Ground Search Begins for Fossett
Filed in archive Aviation News by Terah Shelton on September 30, 2007

After being missing for more than a month, the search for aviator Steve Fossett continues. Earlier searches were conducted by plane, that yield numerous unknown crashed planes, but not Fossett. Now, the ground search will consist of teams on ATV vehicles, horseback, and foot.
The ground search, now in its second day, focused on a patch of rugged terrain identified by U.S. Air Force radar analysis as an area where Fossett's aircraft was likely to have gone down, said Gary Derks, a state Department of Public Safety official overseeing the operation.
Speaking to Reuters by telephone from the command center in Nevada's capital, Carson City, Derks said the teams were expected to finish covering the search area of roughly 50 to 60 square miles by nightfall.

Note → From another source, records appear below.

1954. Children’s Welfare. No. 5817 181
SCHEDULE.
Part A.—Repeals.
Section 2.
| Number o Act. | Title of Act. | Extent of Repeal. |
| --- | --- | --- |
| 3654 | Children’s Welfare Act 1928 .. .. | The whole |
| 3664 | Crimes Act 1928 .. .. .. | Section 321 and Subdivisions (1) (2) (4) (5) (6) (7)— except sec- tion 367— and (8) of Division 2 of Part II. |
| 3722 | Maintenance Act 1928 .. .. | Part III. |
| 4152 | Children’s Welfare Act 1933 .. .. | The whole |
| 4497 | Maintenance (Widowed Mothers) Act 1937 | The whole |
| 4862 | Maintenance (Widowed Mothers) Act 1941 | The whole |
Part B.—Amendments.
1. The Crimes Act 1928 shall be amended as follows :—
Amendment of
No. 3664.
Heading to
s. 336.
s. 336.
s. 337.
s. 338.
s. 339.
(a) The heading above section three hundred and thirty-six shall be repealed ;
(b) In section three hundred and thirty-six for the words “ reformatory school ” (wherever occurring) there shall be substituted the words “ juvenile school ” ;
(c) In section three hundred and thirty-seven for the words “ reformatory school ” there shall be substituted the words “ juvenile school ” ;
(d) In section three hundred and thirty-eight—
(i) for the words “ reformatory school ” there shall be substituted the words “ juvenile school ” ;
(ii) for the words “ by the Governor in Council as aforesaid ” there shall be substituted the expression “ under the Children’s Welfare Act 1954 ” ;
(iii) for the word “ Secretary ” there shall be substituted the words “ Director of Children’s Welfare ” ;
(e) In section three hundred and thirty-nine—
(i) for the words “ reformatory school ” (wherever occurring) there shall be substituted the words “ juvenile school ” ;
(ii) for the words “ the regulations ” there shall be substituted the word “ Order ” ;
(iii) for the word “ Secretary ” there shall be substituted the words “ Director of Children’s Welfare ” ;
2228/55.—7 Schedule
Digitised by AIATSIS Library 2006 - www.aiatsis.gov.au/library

Sunday's effort consisted of about 35 searchers on foot, horseback and ATVs, joined by two Nevada Civil Air Patrol planes, Derks said.
A 10 1/2-hour search on Saturday by 50 people on the ground and three Civil Air Patrol aircraft turned up nothing, he said.

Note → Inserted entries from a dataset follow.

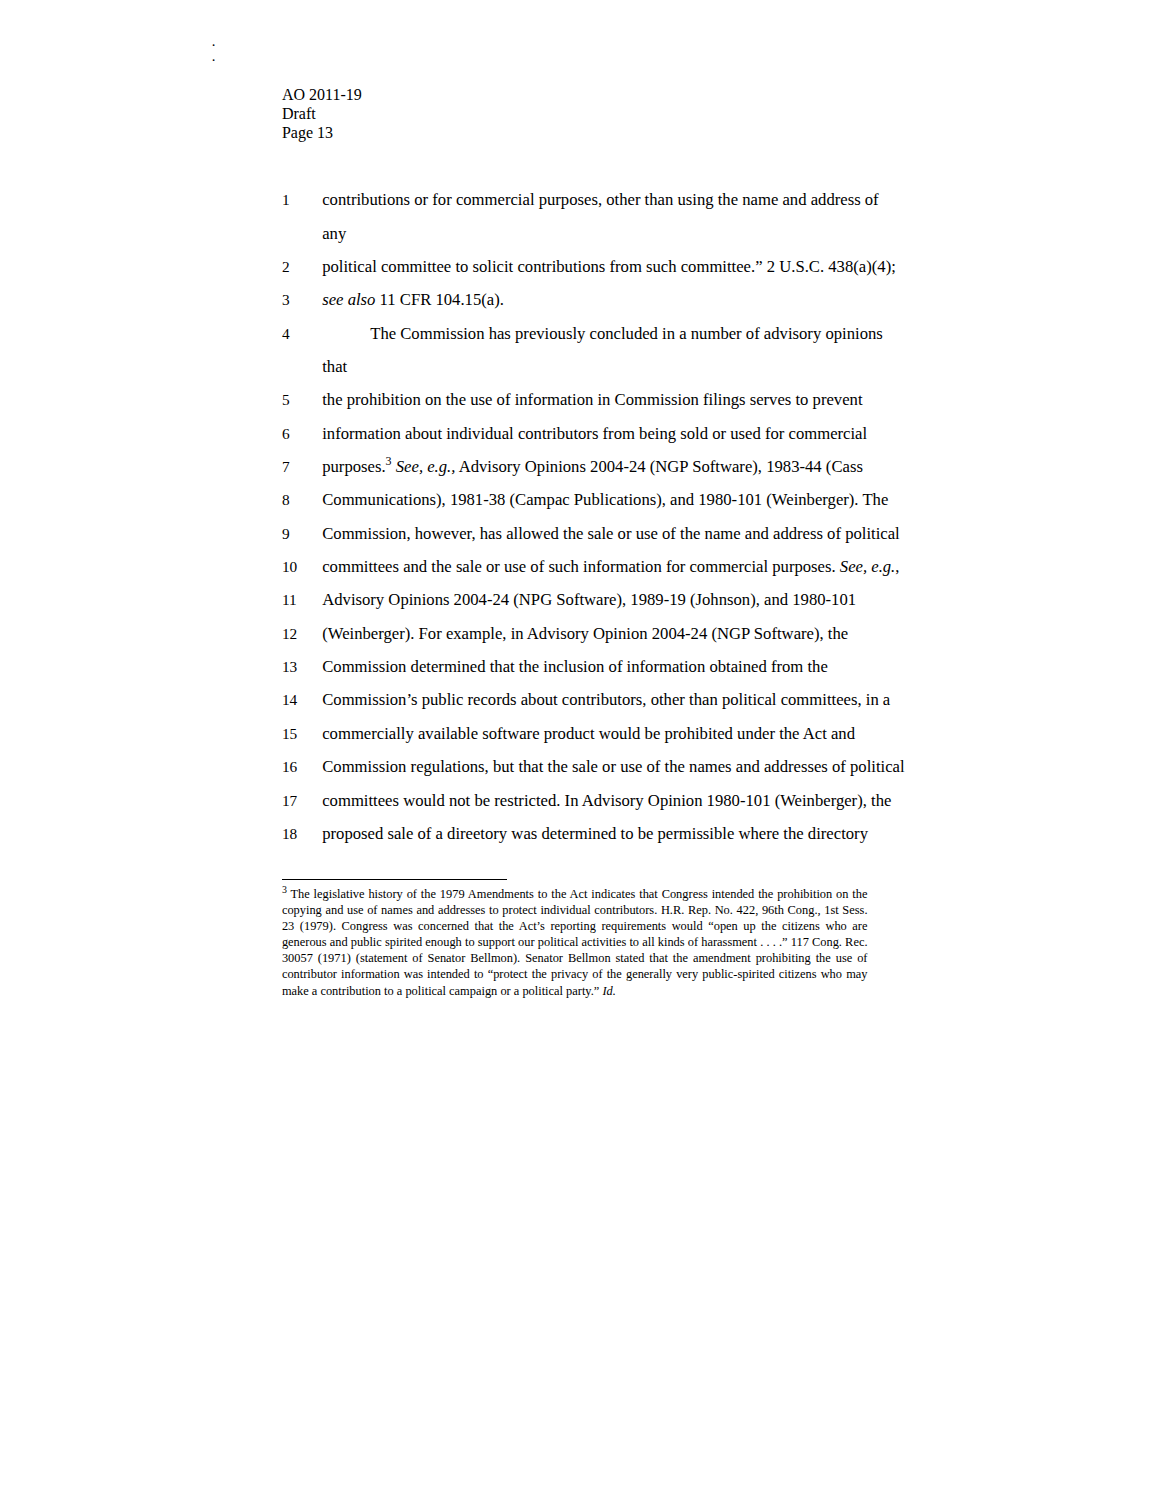. .
AO 2011-19
Draft
Page 13
1
contributions or for commercial purposes, other than using the name and address of any
2
political committee to solicit contributions from such committee.” 2 U.S.C. 438(a)(4);
3
see also 11 CFR 104.15(a).
4
The Commission has previously concluded in a number of advisory opinions that
5
the prohibition on the use of information in Commission filings serves to prevent
6
information about individual contributors from being sold or used for commercial
7
purposes.3 See, e.g., Advisory Opinions 2004-24 (NGP Software), 1983-44 (Cass
8
Communications), 1981-38 (Campac Publications), and 1980-101 (Weinberger). The
9
Commission, however, has allowed the sale or use of the name and address of political
10
committees and the sale or use of such information for commercial purposes. See, e.g.,
11
Advisory Opinions 2004-24 (NPG Software), 1989-19 (Johnson), and 1980-101
12
(Weinberger). For example, in Advisory Opinion 2004-24 (NGP Software), the
13
Commission determined that the inclusion of information obtained from the
14
Commission’s public records about contributors, other than political committees, in a
15
commercially available software product would be prohibited under the Act and
16
Commission regulations, but that the sale or use of the names and addresses of political
17
committees would not be restricted. In Advisory Opinion 1980-101 (Weinberger), the
18
proposed sale of a direetory was determined to be permissible where the directory
3 The legislative history of the 1979 Amendments to the Act indicates that Congress intended the prohibition on the copying and use of names and addresses to protect individual contributors. H.R. Rep. No. 422, 96th Cong., 1st Sess. 23 (1979). Congress was concerned that the Act’s reporting requirements would “open up the citizens who are generous and public spirited enough to support our political activities to all kinds of harassment . . . .” 117 Cong. Rec. 30057 (1971) (statement of Senator Bellmon). Senator Bellmon stated that the amendment prohibiting the use of contributor information was intended to “protect the privacy of the generally very public-spirited citizens who may make a contribution to a political campaign or a political party.” Id.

Daily aerial searches by the Civil Air Patrol and National Guard were called off after 17 days on September 19, but authorities insisted they had not given up hope and would renew efforts to explore possible crash sites when warranted.
The weekend search concentrated in an area of rugged canyons and dense brush southeast of the ranch
in western Nevada where Fossett took off in a single-engine plane, reportedly to scout locations for a planned attempt to set a land-speed record.The search region was pinpointed by a new Air Force analysis of radar images from September 3 showing a flight "trailing" that they believe was left by Fossett's plane, Derks said.